BETHANY — Over a six-week period from late December to early February, Putnam City West junior Tyson Jolly established himself as one of the state’s best high school basketball players.
The 6-foot-4 guard averaged 17 points and seven rebounds per game, was named the MVP of two prestigious tournaments and began to attract attention from major college recruiters all over the country.
And he did it all with a virtual ticking time bomb in his chest.
This weekend, top-ranked PC West will play for a chance to go to its second consecutive state basketball tournament, with hopes of bringing back the team’s first gold ball.
The Patriots face Lawton Eisenhower at 6:30 p.m. Friday in Choctaw with a state tournament bid on the line, and Jolly will be on the bench, frustrated that he’s unable to help. But the fact he is still alive is miraculous.
While PC West was in Miami, Fla., the last week of December, Jolly developed a hacking cough. It didn’t slow his MVP performance as the Patriots won the Jr. Orange Bowl Classic.
But after the tournament, he began coughing up blood. Diagnosed as pneumonia, he was given medicine and an inhaler, but neither worked. He rested up before the Patriots got back to action in the Putnam City Invitational the second weekend of January.
The cough wasn’t gone, and his energy level was down, but he still was named MVP in the tournament that vaulted PC West to No. 1 in Class 6A following a victory over Tulsa Union.
Over the next month, Jolly would get more tests, more pneumonia diagnoses’, more medicines and more inhalers. But nothing helped his cough or his breathing.
PC West coach Lenny Bert held Jolly out of a couple games, and the team had a long break while others were playing tournaments in late January. Then the weather postponed some games. But the rest didn’t help Jolly.
On Feb. 7, Bert pulled Jolly out of a game against Choctaw after just a couple minutes, because he could tell something wasn’t right.
Bert began communicating with a heart specialist who he came in contact with through PC West athletic director Mandy Stuber. The specialist suggested it might be a pulmonary embolism.
On the afternoon of Feb. 11, the Patriots were going through normal pre-game preparations for a game against Yukon. Jolly had already been told he wasn’t playing, but he still wanted to be around his teammates.

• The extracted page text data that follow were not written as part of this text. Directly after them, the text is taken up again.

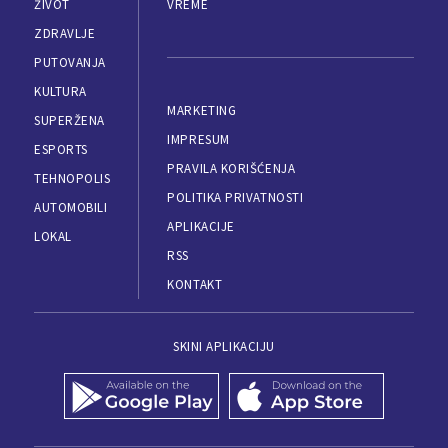
ŽIVOT
VREME
ZDRAVLJE
PUTOVANJA
KULTURA
MARKETING
SUPERŽENA
IMPRESUM
ESPORTS
PRAVILA KORIŠĆENJA
TEHNOPOLIS
POLITIKA PRIVATNOSTI
AUTOMOBILI
APLIKACIJE
LOKAL
RSS
KONTAKT
SKINI APLIKACIJU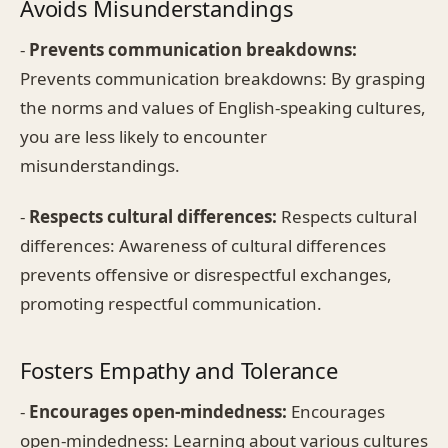
Avoids Misunderstandings
-
Prevents communication breakdowns:
Prevents communication breakdowns: By grasping
the norms and values of English-speaking cultures,
you are less likely to encounter
misunderstandings.
-
Respects cultural differences:
Respects cultural
differences: Awareness of cultural differences
prevents offensive or disrespectful exchanges,
promoting respectful communication.
Fosters Empathy and Tolerance
-
Encourages open-mindedness:
Encourages
open-mindedness: Learning about various cultures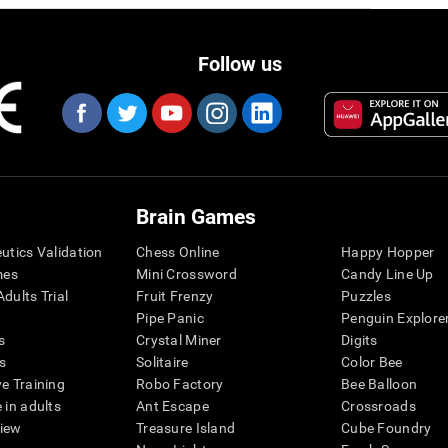
Follow us
Brain Games
eutics Validation
Chess Online
Happy Hopper
mes
Mini Crossword
Candy Line Up
dults Trial
Fruit Frenzy
Puzzles
Pipe Panic
Penguin Explore
s
Crystal Miner
Digits
s
Solitaire
Color Bee
ve Training
Robo Factory
Bee Balloon
 in adults
Ant Escape
Crossroads
view
Treasure Island
Cube Foundry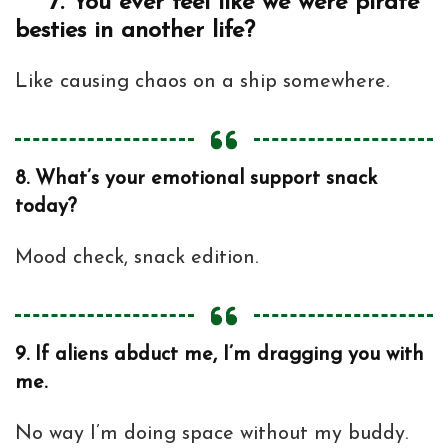
7.
You ever feel like we were pirate
besties in another life?
Like causing chaos on a ship somewhere.
8.
What’s your emotional support snack
today?
Mood check, snack edition.
9.
If aliens abduct me, I’m dragging you with
me.
No way I’m doing space without my buddy.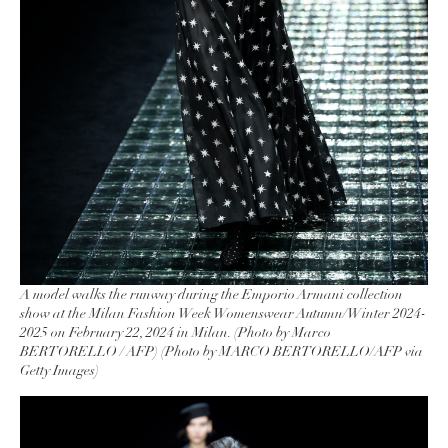
A model walks the runway during the Emporio Armani collection
show at the Milan Fashion Week Womenswear Autumn/Winter 2024-
2025 on February 22, 2024 in Milan. (Photo by Marco
BERTORELLO / AFP) (Photo by MARCO BERTORELLO/AFP via
Getty Images)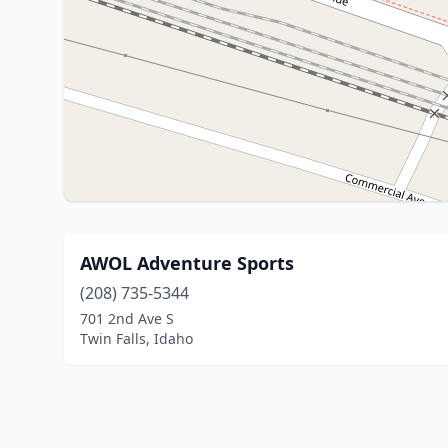
AWOL Adventure Sports
(208) 735-5344
701 2nd Ave S
Twin Falls, Idaho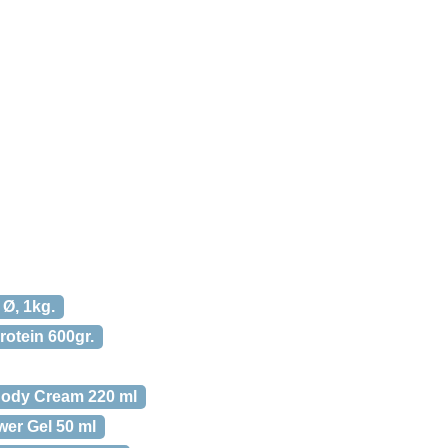
 Ø, 1kg.
rotein 600gr.
Body Cream 220 ml
er Gel 50 ml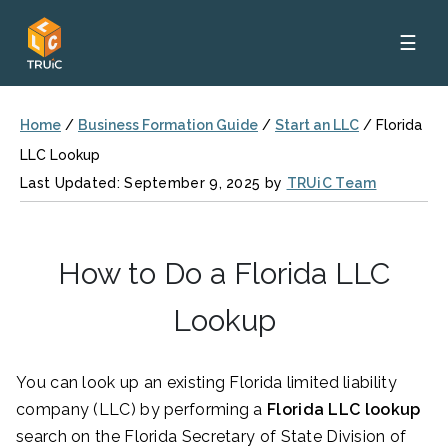
☰
Home
/
Business Formation Guide
/
Start an LLC
/
Florida
LLC Lookup
Last Updated: September 9, 2025 by
TRUiC Team
How to Do a Florida LLC
Lookup
You can look up an existing Florida limited liability
company (LLC) by performing a
Florida LLC lookup
search on the Florida Secretary of State Division of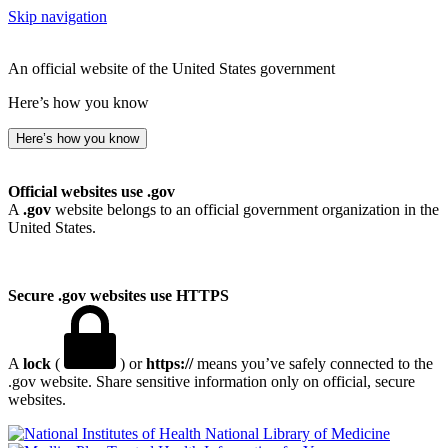
Skip navigation
An official website of the United States government
Here’s how you know
Here’s how you know
Official websites use .gov
A
.gov
website belongs to an official government organization in the
United States.
Secure .gov websites use HTTPS
A
lock
(
) or
https://
means you’ve safely connected to the
.gov website. Share sensitive information only on official, secure
websites.
National Library of Medicine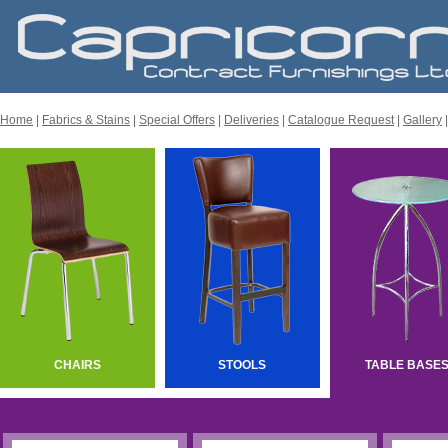
Home
|
Fabrics & Stains
|
Special Offers
|
Deliveries
|
Catalogue Request
|
Gallery
CHAIRS
STOOLS
TABLE BASE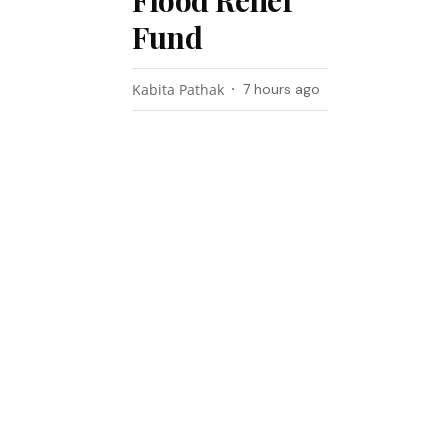
Flood Relief
Fund
Kabita Pathak
7 hours ago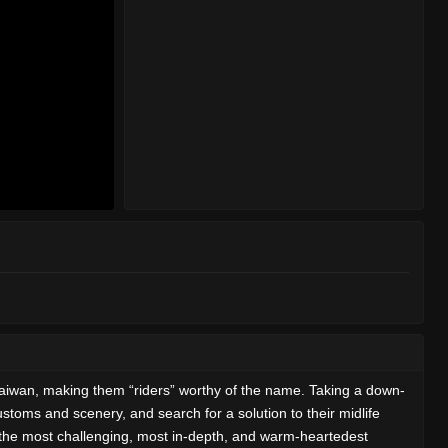
Taiwan, making them “riders” worthy of the name. Taking a down-
stoms and scenery, and search for a solution to their midlife
is the most challenging, most in-depth, and warm-heartedest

“At about 1:45, Coach Bert texted me and gave me the name of a pulmonary doctor at OU Medical Center,” said Jolly’s mother, Neoshia Jolly. “I called, but they said they couldn’t get him in until April. So we didn’t know what to do.”
About an hour later, as Tyson walked through the hallway toward the locker room, he passed out.
“He was trying to play it off like he tripped over his backpack,” Bert said. “But his backpack was on his back. He was sweating. I asked him what happened, and he didn’t know.”